For insight, Gordan, an associate professor in the Department of Biostatistics and Bioinformatics and the Department of Computer Science, reached out to Hashim Al-Hashimi, Ph.D., a James B. Duke Professor of Biochemistry, and expert in DNA structure and dynamics who works just across the street.
Al-Hashimi studies nucleic acids (DNA and RNA) and their interactions with proteins and small molecules, with the idea that how these biomolecules look and move is as important for their function as their chemical properties.
Looking at the experimental results, Gordan and Al-Hashimi came to the conclusion that the strong interaction between transcription factor proteins and mismatched DNA has a lot to do with laziness.
When a transcription factor protein binds to DNA, it must spend energy distorting the site, for example by bending the DNA to its will.

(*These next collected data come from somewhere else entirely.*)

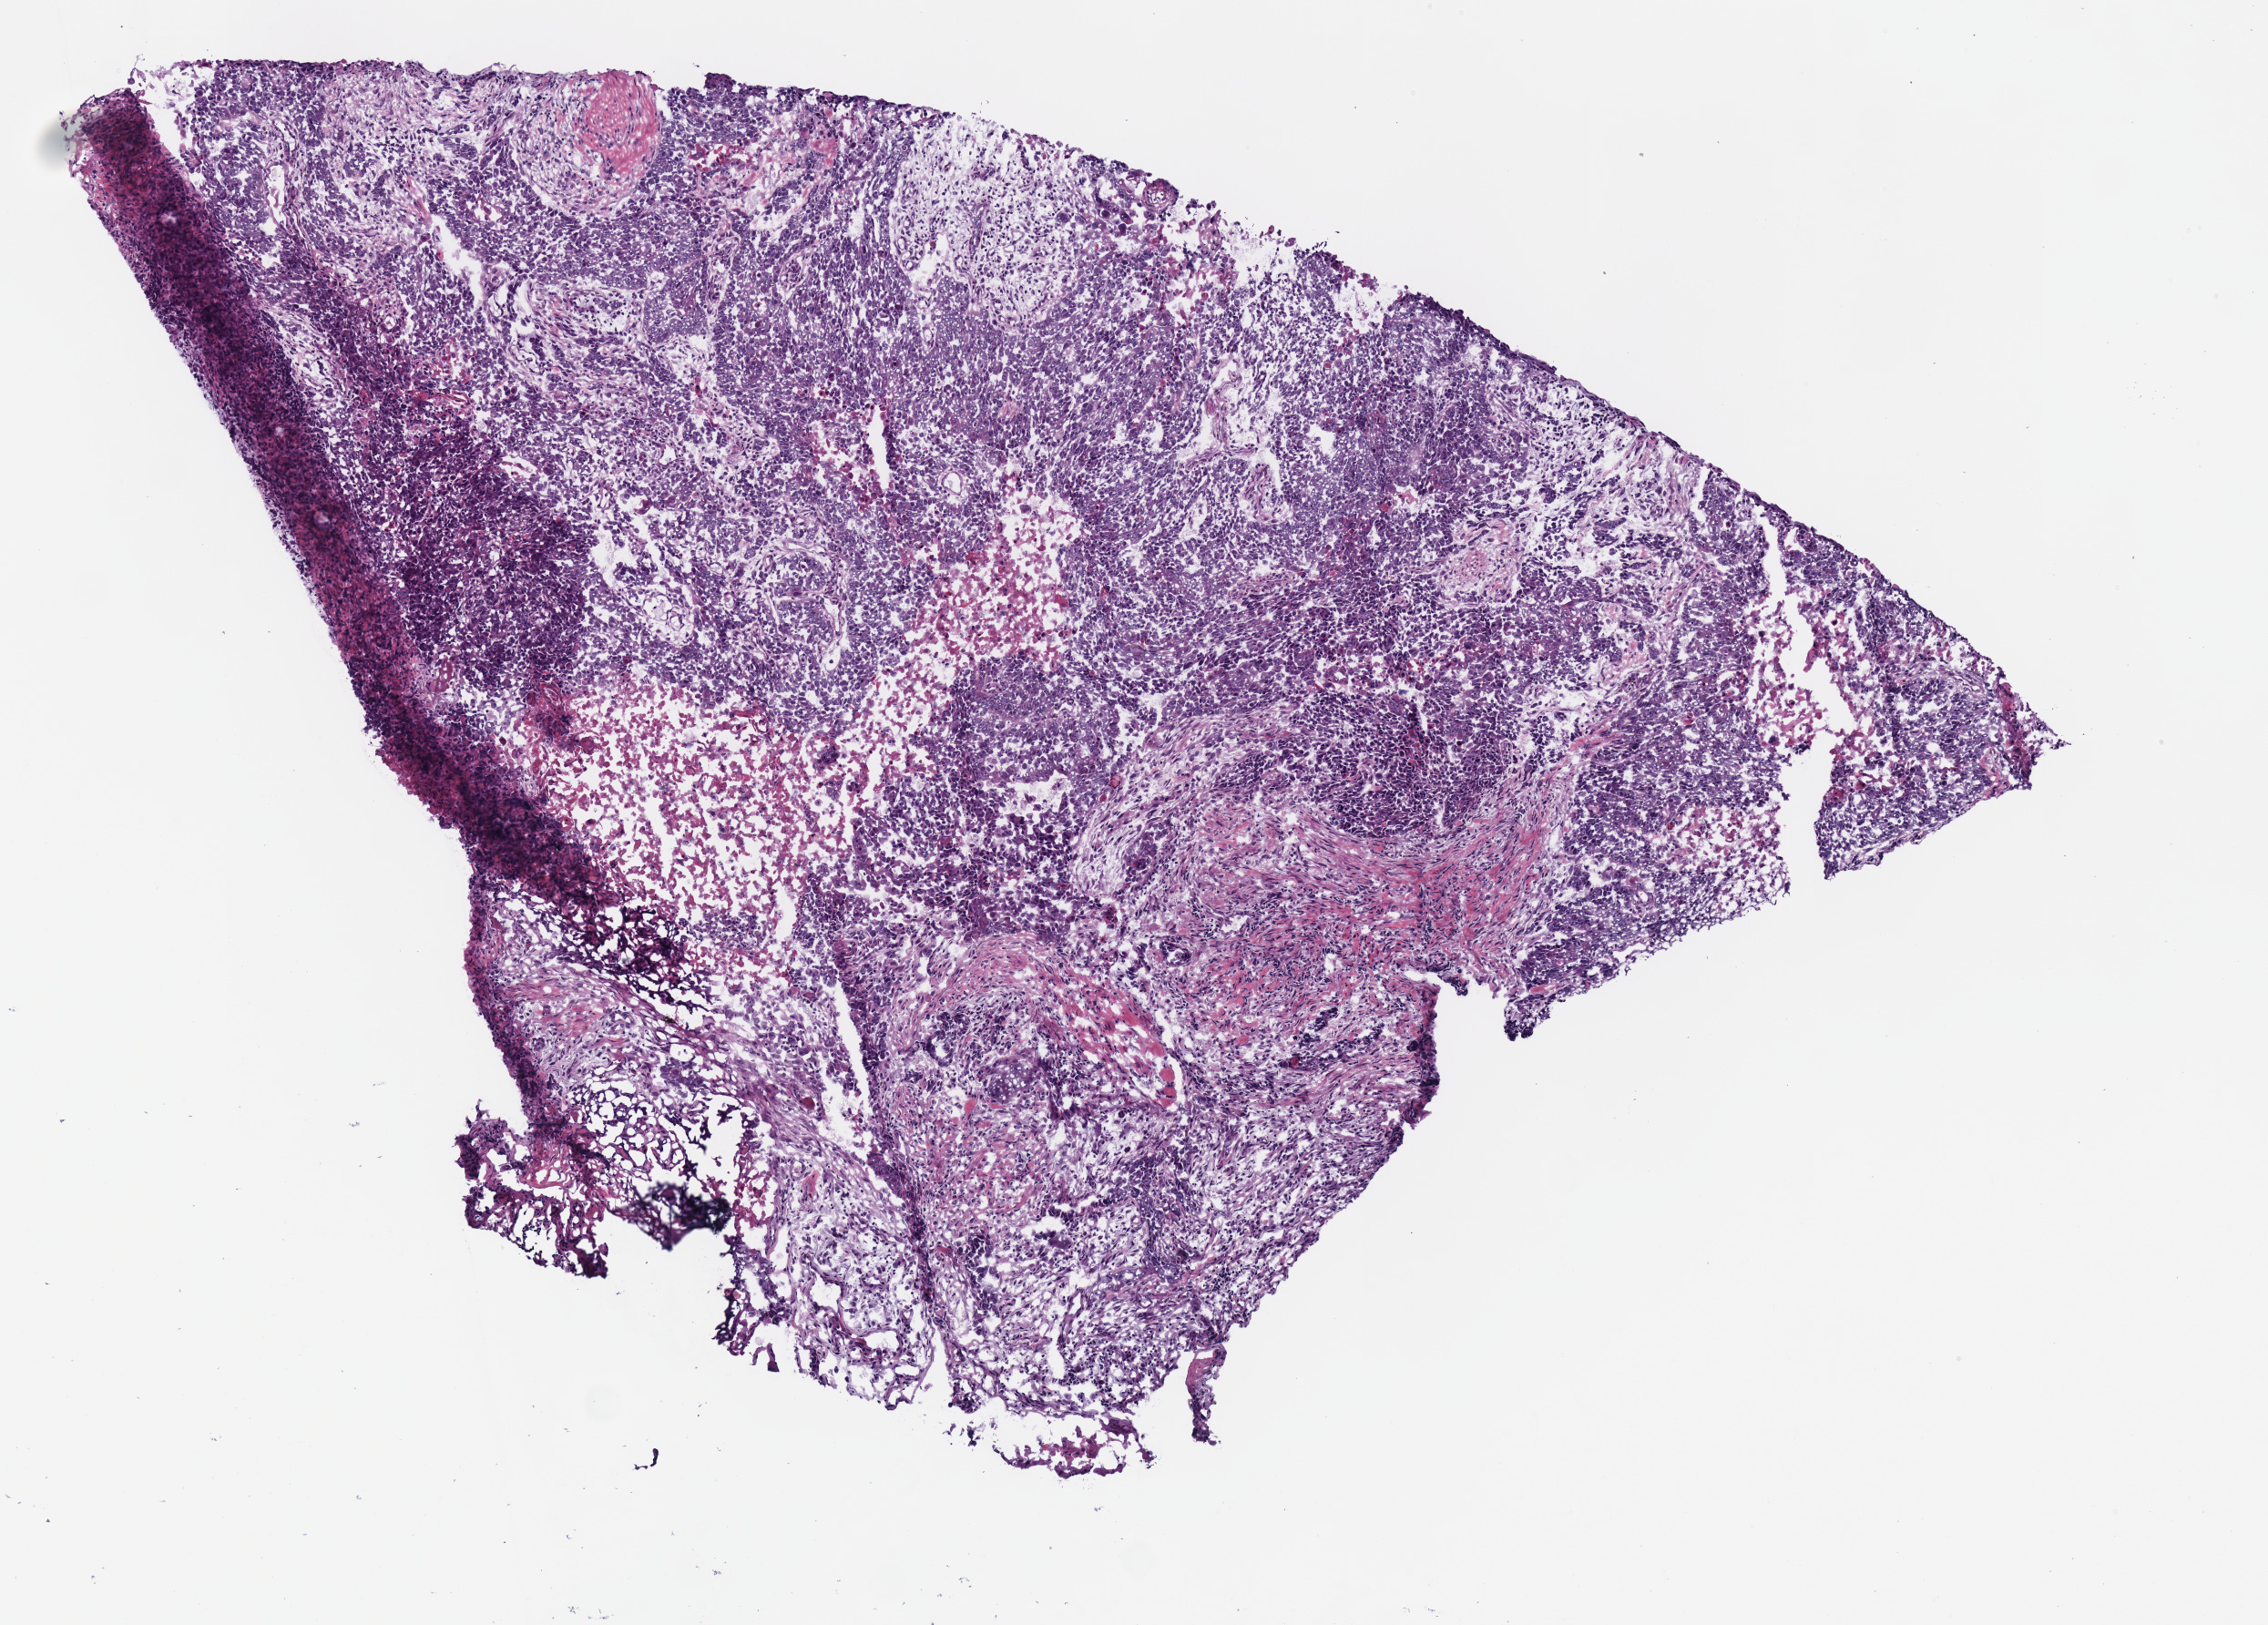
H&E-stained whole-slide image, shown as a low-resolution overview of the whole scanned area (about 4.9 x 3.5 mm, acquisition: 40x scan), frozen section, sample: primary tumour, head and neck. Male, age 67 years at initial diagnosis. Histologic grade: G3 (poorly differentiated). Composition of this section per pathologist review: tumour cells 75%, tumour nuclei 75%, normal cells 0%, stromal cells 10%, necrosis 15%.
AJCC pathologic stage: IVA (7th edition). TNM: T3 N2c. Histologic diagnosis: Squamous cell carcinoma, NOS (larynx, NOS).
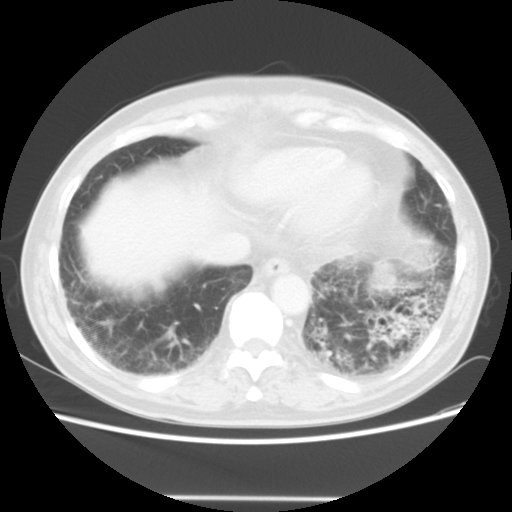
Chest CT, one axial slice. Lung window (W 1500 / L -600 HU). 5 mm slice thickness. 512 × 512 image matrix, field of view 360 × 360 mm. Male patient, age 66 years. From the clinical record (not read from this slice): clinical TNM (as recorded): T4 N3 M0; histopathological grade: G3.
Outlined on this slice (rectangle marked by the reading radiologist):
- lung tumour (recorded histology: small cell carcinoma): bounding box [x1, y1, x2, y2] px = [363, 259, 398, 298]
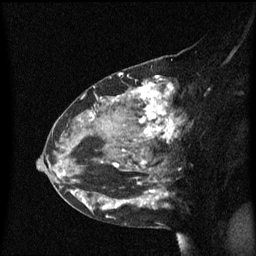
Breast MRI (dynamic contrast-enhanced), one sagittal slice; position 35 of 60 along the scan axis; dynamic contrast-enhanced series, image 2 of 3 at this slice position (ordered by acquisition); 1.5 T; TE 4.2 ms, TR 8.4 ms; 2 mm slice thickness; 256 × 256 image matrix. Female patient, age 48 years. Case-level facts recorded for this patient, not image findings: setting: breast cancer imaged before/during neoadjuvant chemotherapy; receptor status: HR-positive, HER2-negative.
Structures marked on this image (semi-automatically segmented with operator editing):
- analysis volume of interest (the breast-tissue region the enhancement analysis was run in; not a lesion): bounding box [x1, y1, x2, y2] px = [80, 78, 187, 221]
- tumour enhancement mask (voxels above the 70 % enhancement threshold inside the analysis volume of interest): [90, 78, 179, 212]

However, mismatched sections of DNA are already distorted, so the transcription factor protein has to do less work.
"That's when the transcription factor doesn't need to pay that energetic penalty" to get the job done, Gordan said.
"If we are ever to attain a deep and predictive understanding of how DNA is recognised by proteins in cells, we need to go beyond the conventional description in terms of static structures and move towards describing both DNA and the protein molecules that bind to them in terms of dynamic structures that have different preferences to adopt a wide range of shapes," Al-Hashimi said.
Gordan said that going forward, the team hopes to understand how this interaction relates to disease development.
If a mismatched base pair, bound strongly by a transcription factor, makes it through the DNA replication cycle without being repaired by another type of protein--known as a repair enzyme--it can become a mutation, and mutations can lead to genetic diseases like cancer and neurodegeneration.
"We are now convinced that the interactions between transcription factors and mismatches are really strong," she said.
"So the next step is to understand what this means for the cell."
"We already know that regulatory regions of the genome harbor more cancer mutations than expected by chance.
We just do not know why.
The strong interactions between transcription factors and DNA mismatches, which could interfere with repair of the mismatches, provide a novel mechanism for the accumulation of mutations in regulatory DNA."